Ordinary shares participate in profit for the period only after other types of shares such as preference shares have participated. An entity may have more than one class of ordinary shares. Ordinary shares of the same class have the same rights to receive dividends.

Examples of potential ordinary shares are:

  • financial liabilities or equity instruments, including preference shares, that are convertible into ordinary shares;
  • options and warrants;
  • shares that would be issued upon the satisfaction of conditions resulting from contractual arrangements, such as the purchase of a business or other assets.
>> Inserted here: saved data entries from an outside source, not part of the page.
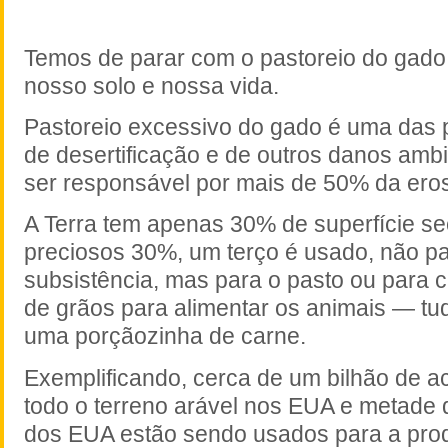
Temos de parar com o pastoreio do gado
nosso solo e nossa vida.
Pastoreio excessivo do gado é uma das 
de desertificação e de outros danos ambi
ser responsável por mais de 50% da eros
A Terra tem apenas 30% de superfície s
preciosos 30%, um terço é usado, não p
subsistência, mas para o pasto ou para c
de grãos para alimentar os animais — tu
uma porçãozinha de carne.
Exemplificando, cerca de um bilhão de 
todo o terreno arável nos EUA e metade d
dos EUA estão sendo usados para a pro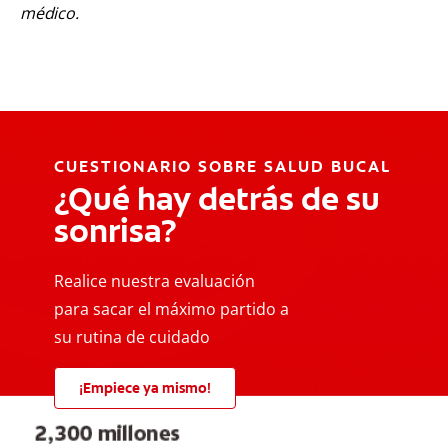
médico.
CUESTIONARIO SOBRE SALUD BUCAL
¿Qué hay detrás de su
sonrisa?
Realice nuestra evaluación
para sacar el máximo partido a
su rutina de cuidado
¡Empiece ya mismo!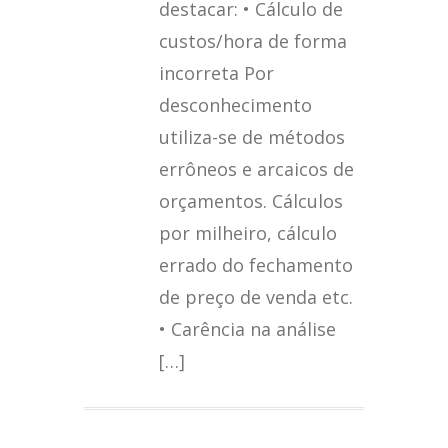
destacar: • Cálculo de
custos/hora de forma
incorreta Por
desconhecimento
utiliza-se de métodos
errôneos e arcaicos de
orçamentos. Cálculos
por milheiro, cálculo
errado do fechamento
de preço de venda etc.
• Carência na análise
[…]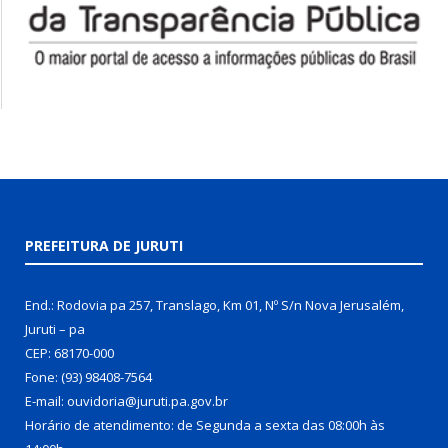
PREFEITURA DE JURUTI
End.: Rodovia pa 257, Translago, Km 01, Nº S/n Nova Jerusalém,
Juruti – pa
CEP: 68170-000
Fone: (93) 98408-7564
E-mail: ouvidoria@juruti.pa.gov.br
Horário de atendimento: de Segunda a sexta das 08:00h às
Terms defined in IAS 32 Financial Instruments: Presentation are used in this Standard with the meanings specified in paragraph 11 of IAS 32, unless otherwise noted. IAS 32 defines financial instrument, financial asset, financial liability and equity instrument, and provides guidance on applying those definitions. IFRS 13 Fair Value Measurement defines fair value and sets out requirements for applying that definition

Measurement

An entity shall calculate basic earnings per share amounts for profit or loss attributable to ordinary equity holders of the parent entity and, if presented, profit or loss from continuing operations attributable to those equity holders.

Basic earnings per share shall be calculated by dividing profit or loss attributable to ordinary equity holders of the parent entity (the numerator) by the weighted average number of ordinary shares outstanding (the denominator) during the period.

Disclosure

An entity shall disclose the following:

  1. the amounts used as the numerators in calculating basic and diluted earnings per share, and a reconciliation of those amounts to profit or loss attributable to the parent entity for the period. The reconciliation shall include the individual effect of each class of instruments that affects earnings per share.
  2. the weighted average number of ordinary shares used as the denominator in calculating basic and diluted earnings per share, and a reconciliation of these denominators to each other. The reconciliation shall include the individual effect of each class of instruments that affects earnings per share.
  3. instruments (including contingently issuable shares) that could potentially dilute basic earnings per share in the future, but were not included in the calculation of diluted earnings per share because they are antidilutive for the period(s) presented.
  4. a description of ordinary share transactions or potential ordinary share transactions, other than those accounted for in accordance with paragraph 64, that occur after the reporting period and that would have changed significantly the number of ordinary shares or potential ordinary shares outstanding at the end of the period if those transactions had occurred before the end of the reporting period.